USB 3.2 Gen 2x2 Portable SSDs Go Native: The Silicon Motion SM2320 UFD Controller Previewby Ganesh T S on September 16, 2021 8:00 AM EST
AnandTech DAS Suite - Benchmarking for Performance Consistency
Our testing methodology for storage bridges / direct-attached storage units takes into consideration the usual use-case for such devices. The most common usage scenario is transfer of large amounts of photos and videos to and from the unit. Other usage scenarios include the use of the unit as a download or install location for games and importing files directly from it into a multimedia editing program such as Adobe Photoshop. Some users may even opt to boot an OS off an external storage device.
The AnandTech DAS Suite tackles the first use-case. The evaluation involves processing five different workloads:
- AV: Multimedia content with audio and video files totalling 24.03 GB over 1263 files in 109 sub-folders
- Home: Photos and document files totalling 18.86 GB over 7627 files in 382 sub-folders
- BR: Blu-ray folder structure totalling 23.09 GB over 111 files in 10 sub-folders
- ISOs: OS installation files (ISOs) totalling 28.61 GB over 4 files in one folder
- Disk-to-Disk: Addition of 223.32 GB spread over 171 files in 29 sub-folders to the above four workloads (total of 317.91 GB over 9176 files in 535 sub-folders)
Except for the 'Disk-to-Disk' workload, each data set is first placed in a 29GB RAM drive, and a robocopy command is issue to transfer it to the external storage unit (formatted in exFAT for flash-based units like the SM2320 reference design we are evaluating here).
robocopy /NP /MIR /NFL /J /NDL /MT:32 $SRC_PATH $DEST_PATH
Upon completion of the transfer (write test), the contents from the unit are read back into the RAM drive (read test) after a 10 second idling interval.
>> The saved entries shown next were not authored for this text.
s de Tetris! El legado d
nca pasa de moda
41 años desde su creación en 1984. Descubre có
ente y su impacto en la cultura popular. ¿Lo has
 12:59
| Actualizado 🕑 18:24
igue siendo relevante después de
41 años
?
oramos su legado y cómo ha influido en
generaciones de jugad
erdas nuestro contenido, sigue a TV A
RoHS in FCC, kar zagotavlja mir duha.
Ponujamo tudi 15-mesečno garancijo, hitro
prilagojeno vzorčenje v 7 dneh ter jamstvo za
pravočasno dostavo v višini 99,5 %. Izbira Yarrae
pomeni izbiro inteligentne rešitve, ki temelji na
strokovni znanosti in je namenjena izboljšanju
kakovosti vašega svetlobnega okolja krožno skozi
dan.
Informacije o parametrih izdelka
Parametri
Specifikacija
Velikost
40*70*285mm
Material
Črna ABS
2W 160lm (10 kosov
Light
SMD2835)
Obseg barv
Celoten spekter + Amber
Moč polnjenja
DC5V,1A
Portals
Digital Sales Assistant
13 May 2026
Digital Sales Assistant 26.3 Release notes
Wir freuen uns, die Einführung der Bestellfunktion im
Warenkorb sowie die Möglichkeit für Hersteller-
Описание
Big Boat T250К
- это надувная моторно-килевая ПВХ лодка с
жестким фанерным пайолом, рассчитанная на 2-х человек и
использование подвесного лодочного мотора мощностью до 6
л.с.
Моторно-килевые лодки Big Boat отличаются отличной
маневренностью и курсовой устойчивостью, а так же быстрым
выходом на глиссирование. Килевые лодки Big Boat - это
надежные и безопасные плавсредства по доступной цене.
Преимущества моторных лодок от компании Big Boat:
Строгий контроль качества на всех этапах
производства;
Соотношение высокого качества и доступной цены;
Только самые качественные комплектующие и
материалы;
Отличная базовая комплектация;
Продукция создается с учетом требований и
This process is repeated three times for each workload. Read and write speeds, as well as the time taken to complete each pass are recorded. Whenever possible, the temperature of the external storage device is recorded during the idling intervals. Bandwidth for each data set is computed as the average of all three passes.
The 'Disk-to-Disk' workload involves a similar process, but with one iteration only. The data is copied to the external unit from the CPU-attached NVMe drive, and then copied back to the internal drive. It does include more amount of continuous data transfer in a single direction, as data that doesn't fit in the RAM drive is also part of the workload set.
The reference design comes out on top by a significant margin in all of the read workloads. However, writes are a challenge, particularly for workloads that exhaust the SLC cache (the disk-to-disk transfer graph above). Most of the write workloads see the SM2320 reference design in the middle of the pack, which is expected given the DRAM-less nature of the device. In the disk-to-disk write, the reference design fares worse than the 4TB QLC-based X6 purely because the 4TB Crucial X6 has around 8x the SLC cache of the SM2320 reference design.
For all practical purposes, the casual user will notice no difference between them in the course of normal usage, as workloads should fit in within the SLC cache of the drive (around 100GB, as we shall see later on in the review). Even in cases where the active working set is more than the SLC cache size, real-world workloads often given enough breathing space for the drive to regain some of the SLC cache. That said, power users may want to dig deeper to understand the limits of each device. To address this concern, we also instrumented our evaluation scheme for determining performance consistency.
Aspects influencing the performance consistency include SLC caching and thermal throttling / firmware caps on access rates to avoid overheating. This is important for power users, as the last thing that they want to see when copying over 100s of GB of data is the transfer rate going down to USB 2.0 speeds.
In addition to tracking the instantaneous read and write speeds of the DAS when processing the AnandTech DAS Suite, the temperature of the drive was also recorded. In earlier reviews, we used to track the temperature all through. However, we have observed that SMART read-outs for the temperature in NVMe SSDs using USB 3.2 Gen 2 bridge chips end up negatively affecting the actual transfer rates. To avoid this problem, we have restricted ourselves to recording the temperature only during the idling intervals. The graphs below present the recorded data.
|AnandTech DAS Suite - Performance Consistency|
The first three sets of writes and reads correspond to the AV suite. A small gap (for the transfer of the video suite from the internal SSD to the RAM drive) is followed by three sets for the Home suite. Another small RAM-drive transfer gap is followed by three sets for the Blu-ray folder. This is followed up with the large-sized ISO files set. Finally, we have the single disk-to-disk transfer set.
Workloads that are within the SLC cache exhibit good performance consistency. It is only the disk-to-disk set with more than 300GB of continuous data writes that pushes down the instantaneous bandwidth numbers to the 100MBps range. Temperatures are satisfactory, given that the reference design is a bare board with no product-level thermal solution in place. It is likely that a design like that of the Kingston XS2000 should be easily able to bring down the 86C peak to something a lot more comfortable for the flash and the controller.